The farmer is dead. If his offspring also want to farm, great, but why should they be given preferential treatment over anyone else's offspring?

Why should Joe Schmoe get a 10 million dollar inheritance tax free just because it's farm land instead of stocks or a midrise condo?

If Warren Buffett wanted to leave Berkshire Hathaway to his kids to run, would you be okay with that being tax free? They're just continuing to run the family business, after all.

Probably lobbied for a loophole to allow him to do it.
 
Re: POTUS 45.20 - Doddering Dotards Dodging Detente

2000 acres and assuming southern MN corn dirt (or RRV spuds and beets dirt) and $10 million is an easy book value number to reach. And in today's depressed farm economy 2000 acres is minimum to be viable any more*. All that said, it's book value; there's no liquidity there. It's all assets.

If a farmer had to come up with 10% inheritance tax on those assets, well, there's no liquidity, no cash.
And, as a wise business minded friend once told me: When you're out of cash, you're out of business.

Want to end family farms? Inheritance tax them. They'll be gone in a generation.


*Heck, you need that to turn some of the new big farm equipment. :D

Nailed it.
 
Re: POTUS 45.20 - Doddering Dotards Dodging Detente

The equipment and buildings can all be depreciated, and any debt (ie, mortgages/vehicle loans/etc) cuts into the value of the potential inheritance as well.

Put another way, if the net value of the farm is over 10,000,000 after taking all that into account, I'm still not feeling sorry for you.

The dirt can not be depreciated.
Actually, it's taxed as real property by the township/county and school district.
And the dirt is the primary book value of the family farm.

So when dad dies and passes the farm to daughter and son-in-law they just forfeit 10% or more of the dirt?
 
Re: POTUS 45.20 - Doddering Dotards Dodging Detente

The farmer is dead. If his offspring also want to farm, great, but why should they be given preferential treatment over anyone else's offspring?

Why should Joe Schmoe get a 10 million dollar inheritance tax free just because it's farm land instead of stocks or a midrise condo?

If Warren Buffett wanted to leave Berkshire Hathaway to his kids to run, would you be okay with that being tax free? They're just continuing to run the family business, after all.

One of the differences is the tangible and continuous investment needed to run a family farm. Traditionally they are supporting 3 generations at once, who were all living and working there full time. If grampa was bedridden the last three years while junior ran the farm, why should grampa's death negate the investment junior has made with his first 50 years of life?
It doesn't equate to someone who makes a killing playing the stock market or flipping real estate. I agree we should be taxing that stuff.

The big benefit of keeping small family farms going isn't to frustrate your desire to "get back" at people who are better off than you. Just put aside the jealousy for a second and think about biological diversity, pollution, climate change, and genetic engineering.

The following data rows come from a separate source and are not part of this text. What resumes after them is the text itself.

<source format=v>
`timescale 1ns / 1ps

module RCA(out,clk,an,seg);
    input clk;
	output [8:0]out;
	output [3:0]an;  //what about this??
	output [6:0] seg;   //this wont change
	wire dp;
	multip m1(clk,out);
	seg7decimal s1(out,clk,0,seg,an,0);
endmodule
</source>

It benefits everyone.
 
Re: POTUS 45.20 - Doddering Dotards Dodging Detente

Nailed it.

This UND guy had a farmer father. We didn't have much dirt and we were surrounded by ever expanding family farms. Dad saw what was coming. He sent me to UND to become an engineer.

My dad stole that idea from his father-in-law because that's exactly what mom's dad did with three of his four sons.

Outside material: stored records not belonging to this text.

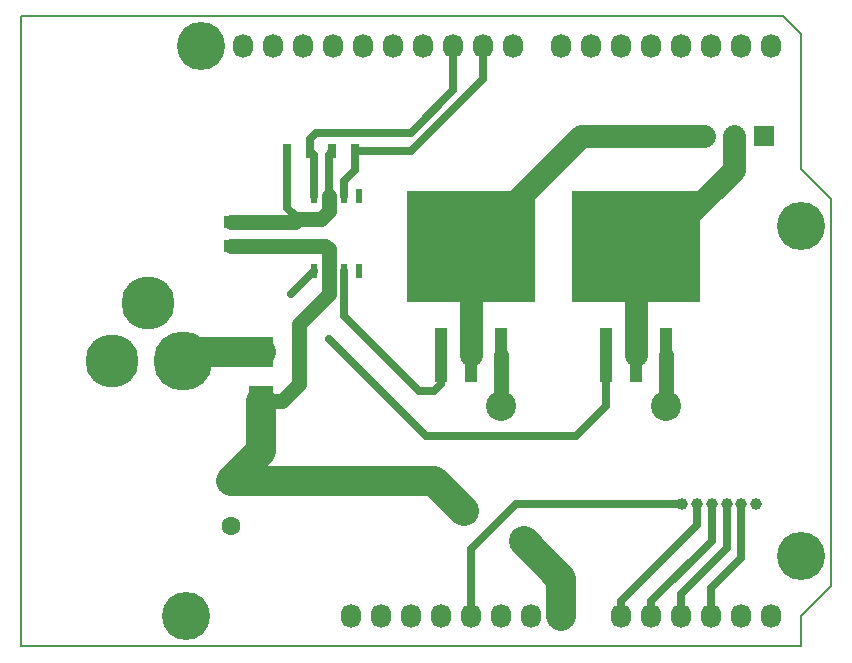
<source format=gtl>
G04 #@! TF.FileFunction,Copper,L1,Top,Signal*
%FSLAX46Y46*%
G04 Gerber Fmt 4.6, Leading zero omitted, Abs format (unit mm)*
G04 Created by KiCad (PCBNEW 4.0.6+dfsg1-1) date Mon Oct 16 00:40:44 2017*
%MOMM*%
%LPD*%
G01*
G04 APERTURE LIST*
%ADD10C,0.100000*%
%ADD11C,0.150000*%
%ADD12O,1.727200X2.032000*%
%ADD13C,4.064000*%
%ADD14R,1.250000X1.000000*%
%ADD15R,1.600000X1.600000*%
%ADD16C,1.600000*%
%ADD17R,2.030000X2.650000*%
%ADD18C,5.000000*%
%ADD19C,4.500000*%
%ADD20R,1.700000X1.700000*%
%ADD21O,1.700000X1.700000*%
%ADD22C,1.000000*%
%ADD23R,1.100000X4.600000*%
%ADD24R,10.800000X9.400000*%
%ADD25R,5.250000X4.550000*%
%ADD26R,0.700000X1.300000*%
%ADD27R,0.508000X1.143000*%
%ADD28C,0.600000*%
%ADD29C,2.540000*%
%ADD30C,0.635000*%
%ADD31C,1.270000*%
%ADD32C,2.540000*%
%ADD33C,1.905000*%
G04 APERTURE END LIST*
D10*
D11*
X177038000Y-74549000D02*
X175514000Y-73025000D01*
X177038000Y-85979000D02*
X177038000Y-74549000D01*
X179578000Y-88519000D02*
X177038000Y-85979000D01*
X179578000Y-121285000D02*
X179578000Y-88519000D01*
X177038000Y-123825000D02*
X179578000Y-121285000D01*
X177038000Y-126365000D02*
X177038000Y-123825000D01*
X110998000Y-126365000D02*
X177038000Y-126365000D01*
X110998000Y-73025000D02*
X110998000Y-126365000D01*
X175514000Y-73025000D02*
X110998000Y-73025000D01*
D12*
X138938000Y-123825000D03*
X141478000Y-123825000D03*
X144018000Y-123825000D03*
X146558000Y-123825000D03*
X149098000Y-123825000D03*
X151638000Y-123825000D03*
X154178000Y-123825000D03*
X156718000Y-123825000D03*
X161798000Y-123825000D03*
X164338000Y-123825000D03*
X166878000Y-123825000D03*
X169418000Y-123825000D03*
X171958000Y-123825000D03*
X174498000Y-123825000D03*
X129794000Y-75565000D03*
X132334000Y-75565000D03*
X134874000Y-75565000D03*
X137414000Y-75565000D03*
X139954000Y-75565000D03*
X142494000Y-75565000D03*
X145034000Y-75565000D03*
X147574000Y-75565000D03*
X150114000Y-75565000D03*
X152654000Y-75565000D03*
X156718000Y-75565000D03*
X159258000Y-75565000D03*
X161798000Y-75565000D03*
X164338000Y-75565000D03*
X166878000Y-75565000D03*
X169418000Y-75565000D03*
X171958000Y-75565000D03*
X174498000Y-75565000D03*
D13*
X124968000Y-123825000D03*
X177038000Y-118745000D03*
X126238000Y-75565000D03*
X177038000Y-90805000D03*
D14*
X131953000Y-92440000D03*
X131953000Y-90440000D03*
X128778000Y-92440000D03*
X128778000Y-90440000D03*
D15*
X128778000Y-112395000D03*
D16*
X128778000Y-116195000D03*
D17*
X131318000Y-105595000D03*
X131318000Y-101415000D03*
D18*
X124698000Y-102235000D03*
D19*
X121748000Y-97335000D03*
X118698000Y-102235000D03*
D20*
X173863000Y-83185000D03*
D21*
X171323000Y-83185000D03*
X168783000Y-83185000D03*
D22*
X173228000Y-114300000D03*
X171978000Y-114300000D03*
X170728000Y-114300000D03*
X169478000Y-114300000D03*
X168228000Y-114300000D03*
X166978000Y-114300000D03*
D23*
X146558000Y-101660000D03*
X149098000Y-101660000D03*
X151638000Y-101660000D03*
D24*
X149098000Y-92510000D03*
D25*
X151873000Y-90085000D03*
X146323000Y-94935000D03*
X146323000Y-90085000D03*
X151873000Y-94935000D03*
D23*
X160528000Y-101660000D03*
X163068000Y-101660000D03*
X165608000Y-101660000D03*
D24*
X163068000Y-92510000D03*
D25*
X165843000Y-90085000D03*
X160293000Y-94935000D03*
X160293000Y-90085000D03*
X165843000Y-94935000D03*
D26*
X139253000Y-84455000D03*
X137353000Y-84455000D03*
X135443000Y-84455000D03*
X133543000Y-84455000D03*
D27*
X139573000Y-94615000D03*
X138303000Y-94615000D03*
X137033000Y-94615000D03*
X135763000Y-94615000D03*
X135763000Y-88265000D03*
X137033000Y-88265000D03*
X138303000Y-88265000D03*
X139573000Y-88265000D03*
D28*
X134493000Y-90170000D03*
D29*
X151638000Y-106045000D03*
X165608000Y-106045000D03*
X153543000Y-117475000D03*
X148463000Y-114935000D03*
D28*
X137033000Y-100330000D03*
X133858000Y-96520000D03*
D30*
X149098000Y-123825000D02*
X149098000Y-118110000D01*
X152908000Y-114300000D02*
X166978000Y-114300000D01*
X149098000Y-118110000D02*
X152908000Y-114300000D01*
X133543000Y-84455000D02*
X133543000Y-89220000D01*
X133543000Y-89220000D02*
X134493000Y-90170000D01*
X137033000Y-88265000D02*
X137033000Y-84775000D01*
X137033000Y-84775000D02*
X137353000Y-84455000D01*
D31*
X134493000Y-90170000D02*
X136398000Y-90170000D01*
X134223000Y-90440000D02*
X134493000Y-90170000D01*
X131953000Y-90440000D02*
X134223000Y-90440000D01*
X137033000Y-89535000D02*
X137033000Y-88265000D01*
X136398000Y-90170000D02*
X137033000Y-89535000D01*
X128778000Y-90440000D02*
X131953000Y-90440000D01*
X151638000Y-101660000D02*
X151638000Y-106045000D01*
X165608000Y-101660000D02*
X165608000Y-106045000D01*
D30*
X168228000Y-114300000D02*
X168228000Y-116125000D01*
X161798000Y-122555000D02*
X161798000Y-123825000D01*
X168228000Y-116125000D02*
X161798000Y-122555000D01*
X169478000Y-114300000D02*
X169478000Y-117415000D01*
X164338000Y-122555000D02*
X164338000Y-123825000D01*
X169478000Y-117415000D02*
X164338000Y-122555000D01*
X170728000Y-114300000D02*
X170728000Y-118070000D01*
X166878000Y-121920000D02*
X166878000Y-123825000D01*
X170728000Y-118070000D02*
X166878000Y-121920000D01*
X171978000Y-114300000D02*
X171978000Y-118885000D01*
X169418000Y-121445000D02*
X169418000Y-123825000D01*
X171978000Y-118885000D02*
X169418000Y-121445000D01*
X138303000Y-88265000D02*
X138303000Y-86995000D01*
X139253000Y-86045000D02*
X139253000Y-84455000D01*
X138303000Y-86995000D02*
X139253000Y-86045000D01*
X139253000Y-84455000D02*
X144018000Y-84455000D01*
X150114000Y-78359000D02*
X150114000Y-75565000D01*
X144018000Y-84455000D02*
X150114000Y-78359000D01*
X147574000Y-75565000D02*
X147574000Y-79289000D01*
X135443000Y-83420000D02*
X135443000Y-84455000D01*
X135998000Y-82865000D02*
X135443000Y-83420000D01*
X143998000Y-82865000D02*
X135998000Y-82865000D01*
X147574000Y-79289000D02*
X143998000Y-82865000D01*
X135763000Y-88265000D02*
X135763000Y-84775000D01*
X135763000Y-84775000D02*
X135443000Y-84455000D01*
D32*
X156718000Y-120650000D02*
X156718000Y-123825000D01*
X153543000Y-117475000D02*
X156718000Y-120650000D01*
D31*
X131953000Y-92440000D02*
X128778000Y-92440000D01*
X137033000Y-94615000D02*
X137033000Y-92710000D01*
X136763000Y-92440000D02*
X131953000Y-92440000D01*
X137033000Y-92710000D02*
X136763000Y-92440000D01*
X131318000Y-105595000D02*
X133038000Y-105595000D01*
X137033000Y-96520000D02*
X137033000Y-94615000D01*
X134493000Y-99060000D02*
X137033000Y-96520000D01*
X134493000Y-104140000D02*
X134493000Y-99060000D01*
X133038000Y-105595000D02*
X134493000Y-104140000D01*
D32*
X128778000Y-112395000D02*
X145923000Y-112395000D01*
X145923000Y-112395000D02*
X148463000Y-114935000D01*
X131318000Y-105595000D02*
X131318000Y-109855000D01*
X131318000Y-109855000D02*
X128778000Y-112395000D01*
D31*
X128778000Y-112395000D02*
X128778000Y-111760000D01*
D32*
X131318000Y-101415000D02*
X125518000Y-101415000D01*
X125518000Y-101415000D02*
X124698000Y-102235000D01*
D31*
X125518000Y-101415000D02*
X124698000Y-102235000D01*
D33*
X171323000Y-83185000D02*
X171323000Y-86040000D01*
X171323000Y-86040000D02*
X164853000Y-92510000D01*
X164853000Y-92510000D02*
X163068000Y-92510000D01*
D32*
X164353000Y-92510000D02*
X163068000Y-92510000D01*
D33*
X163068000Y-101660000D02*
X163068000Y-92510000D01*
X168783000Y-83185000D02*
X158423000Y-83185000D01*
X158423000Y-83185000D02*
X149098000Y-92510000D01*
X149098000Y-101660000D02*
X149098000Y-92510000D01*
X149098000Y-88900000D02*
X149098000Y-92510000D01*
D30*
X138303000Y-94615000D02*
X138303000Y-98425000D01*
X146558000Y-104140000D02*
X146558000Y-101660000D01*
X145923000Y-104775000D02*
X146558000Y-104140000D01*
X144653000Y-104775000D02*
X145923000Y-104775000D01*
X138303000Y-98425000D02*
X144653000Y-104775000D01*
X135763000Y-94615000D02*
X133858000Y-96520000D01*
X160528000Y-106045000D02*
X160528000Y-101660000D01*
X157988000Y-108585000D02*
X160528000Y-106045000D01*
X145288000Y-108585000D02*
X157988000Y-108585000D01*
X137033000Y-100330000D02*
X145288000Y-108585000D01*
M02*

</source>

Right now, I have a cousin that is farming and only making it because he inherited his dad's family farm, his mom's family farm, and his wife's family farm.
 
Re: POTUS 45.20 - Doddering Dotards Dodging Detente

This UND guy had a farmer father. We didn't have much dirt and we were surrounded by ever expanding family farms. He saw what was coming. He sent me to UND to become an engineer.

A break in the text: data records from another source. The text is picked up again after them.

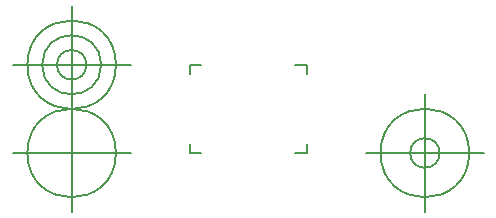
<source format=gbr>
G04 Generated by Ultiboard 11.0 *
%FSLAX25Y25*%
%MOIN*%

%ADD10C,0.00500*%


G04 ColorRGB FF14FF for the following layer *
%LNSilkscreen Bottom*%
%LPD*%
%FSLAX25Y25*%
%MOIN*%
G54D10*
X4498Y13998D02*
X4498Y16938D01*
X4498Y13998D02*
X8398Y13998D01*
X43503Y13998D02*
X39602Y13998D01*
X43503Y13998D02*
X43503Y16938D01*
X43503Y43400D02*
X43503Y40460D01*
X43503Y43400D02*
X39602Y43400D01*
X4498Y43400D02*
X8398Y43400D01*
X4498Y43400D02*
X4498Y40460D01*
X-15188Y13998D02*
X-54558Y13998D01*
X-34873Y-5688D02*
X-34873Y33683D01*
X-49636Y13998D02*
G75*
D01*
G02X-49636Y13998I14764J0*
G01*
X63188Y13998D02*
X102558Y13998D01*
X82873Y-5688D02*
X82873Y33683D01*
X68109Y13998D02*
G75*
D01*
G02X68109Y13998I14764J0*
G01*
X77951Y13998D02*
G75*
D01*
G02X77951Y13998I4921J0*
G01*
X-15188Y43400D02*
X-54558Y43400D01*
X-34873Y23715D02*
X-34873Y63085D01*
X-49636Y43400D02*
G75*
D01*
G02X-49636Y43400I14764J0*
G01*
X-44715Y43400D02*
G75*
D01*
G02X-44715Y43400I9843J0*
G01*
X-39794Y43400D02*
G75*
D01*
G02X-39794Y43400I4921J0*
G01*

M00*

</source>
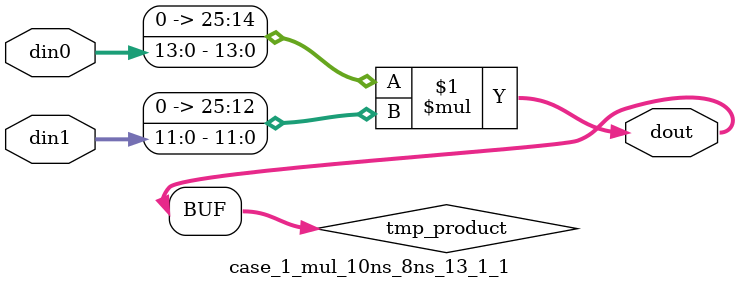
<source format=v>

`timescale 1 ns / 1 ps

 (* use_dsp = "no" *)  module case_1_mul_10ns_8ns_13_1_1(din0, din1, dout);
parameter ID = 1;
parameter NUM_STAGE = 0;
parameter din0_WIDTH = 14;
parameter din1_WIDTH = 12;
parameter dout_WIDTH = 26;

input [din0_WIDTH - 1 : 0] din0; 
input [din1_WIDTH - 1 : 0] din1; 
output [dout_WIDTH - 1 : 0] dout;

wire signed [dout_WIDTH - 1 : 0] tmp_product;
























assign tmp_product = $signed({1'b0, din0}) * $signed({1'b0, din1});











assign dout = tmp_product;





















endmodule

</source>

My dad stole that idea from his father-in-law because that's exactly what mom's dad did with three of his four sons.

Right now, I have a cousin that is farming and only making it because he inherited dad's family farm, mom's family farm, and his wife's family farm.

I went to school to be an engineer, I wasn't planning on taking over the farm. My cousin loved farming, he was a few years younger than me, but he was going to take over the farm. He died in an accident a few years ago, so I'm stepping in to take over the business in his place.